» **TASK REQUIREMENTS**:
Return, word for word, the lines of the listing below from its start through the line with "List each element's", both included.

» **DATASET**:
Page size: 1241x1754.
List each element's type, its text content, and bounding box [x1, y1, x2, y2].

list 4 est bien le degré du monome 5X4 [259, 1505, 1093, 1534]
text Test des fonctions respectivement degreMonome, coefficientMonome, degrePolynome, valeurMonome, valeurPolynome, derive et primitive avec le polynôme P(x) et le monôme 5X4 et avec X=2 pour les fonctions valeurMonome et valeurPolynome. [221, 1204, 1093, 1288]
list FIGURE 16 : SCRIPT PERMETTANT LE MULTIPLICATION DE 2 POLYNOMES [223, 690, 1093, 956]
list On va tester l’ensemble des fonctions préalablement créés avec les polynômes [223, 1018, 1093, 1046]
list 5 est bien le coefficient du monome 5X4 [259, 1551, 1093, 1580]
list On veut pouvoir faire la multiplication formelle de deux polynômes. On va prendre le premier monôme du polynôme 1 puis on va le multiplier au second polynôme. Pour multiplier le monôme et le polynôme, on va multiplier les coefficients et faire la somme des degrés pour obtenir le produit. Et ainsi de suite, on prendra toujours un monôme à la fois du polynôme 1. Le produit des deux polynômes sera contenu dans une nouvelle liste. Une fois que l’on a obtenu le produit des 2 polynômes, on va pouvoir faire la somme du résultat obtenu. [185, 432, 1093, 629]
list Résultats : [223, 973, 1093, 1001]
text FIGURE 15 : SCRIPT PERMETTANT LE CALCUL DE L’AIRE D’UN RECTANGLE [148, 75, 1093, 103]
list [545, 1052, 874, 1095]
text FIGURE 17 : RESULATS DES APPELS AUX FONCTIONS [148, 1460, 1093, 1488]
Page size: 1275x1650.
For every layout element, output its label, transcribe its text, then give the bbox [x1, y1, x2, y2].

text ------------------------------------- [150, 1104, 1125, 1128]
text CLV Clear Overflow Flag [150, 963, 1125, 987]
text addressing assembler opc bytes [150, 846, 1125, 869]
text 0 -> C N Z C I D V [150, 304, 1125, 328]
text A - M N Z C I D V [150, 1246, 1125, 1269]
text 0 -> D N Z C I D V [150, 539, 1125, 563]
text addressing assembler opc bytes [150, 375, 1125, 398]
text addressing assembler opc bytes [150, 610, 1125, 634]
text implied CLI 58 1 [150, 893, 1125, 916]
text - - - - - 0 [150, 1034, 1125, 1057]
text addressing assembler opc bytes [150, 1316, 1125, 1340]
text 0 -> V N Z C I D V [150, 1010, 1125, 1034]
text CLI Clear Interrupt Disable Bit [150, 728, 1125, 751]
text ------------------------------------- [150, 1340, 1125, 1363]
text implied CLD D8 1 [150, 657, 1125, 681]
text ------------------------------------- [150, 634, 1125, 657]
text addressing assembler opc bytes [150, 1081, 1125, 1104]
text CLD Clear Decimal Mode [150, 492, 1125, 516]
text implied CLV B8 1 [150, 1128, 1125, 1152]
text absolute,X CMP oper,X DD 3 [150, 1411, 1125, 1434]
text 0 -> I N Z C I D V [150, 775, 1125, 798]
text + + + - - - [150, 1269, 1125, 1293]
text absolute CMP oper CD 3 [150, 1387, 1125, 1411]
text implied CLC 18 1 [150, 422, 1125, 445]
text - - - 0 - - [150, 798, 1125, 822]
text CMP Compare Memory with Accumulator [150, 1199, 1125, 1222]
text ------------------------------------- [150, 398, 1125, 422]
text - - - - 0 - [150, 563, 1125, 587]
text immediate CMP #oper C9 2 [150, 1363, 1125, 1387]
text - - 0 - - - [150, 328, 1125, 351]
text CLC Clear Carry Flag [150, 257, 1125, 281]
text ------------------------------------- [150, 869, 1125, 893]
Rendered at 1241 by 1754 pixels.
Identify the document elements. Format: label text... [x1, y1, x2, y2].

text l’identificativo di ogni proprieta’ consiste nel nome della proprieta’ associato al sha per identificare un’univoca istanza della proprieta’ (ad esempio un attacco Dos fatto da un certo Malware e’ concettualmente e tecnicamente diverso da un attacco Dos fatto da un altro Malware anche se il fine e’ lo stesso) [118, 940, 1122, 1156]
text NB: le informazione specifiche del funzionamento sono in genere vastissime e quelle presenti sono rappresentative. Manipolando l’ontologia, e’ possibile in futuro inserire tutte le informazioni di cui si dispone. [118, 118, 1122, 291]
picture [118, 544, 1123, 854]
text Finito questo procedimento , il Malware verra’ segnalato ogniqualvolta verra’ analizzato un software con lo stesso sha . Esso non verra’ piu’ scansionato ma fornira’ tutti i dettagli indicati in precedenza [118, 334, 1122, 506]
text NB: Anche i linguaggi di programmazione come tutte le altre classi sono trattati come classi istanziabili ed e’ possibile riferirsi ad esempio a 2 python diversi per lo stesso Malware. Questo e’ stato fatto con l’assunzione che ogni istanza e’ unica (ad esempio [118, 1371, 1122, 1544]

» **RESPONSE TO THE TASK**:
Page size: 1241x1754.
List each element's type, its text content, and bounding box [x1, y1, x2, y2].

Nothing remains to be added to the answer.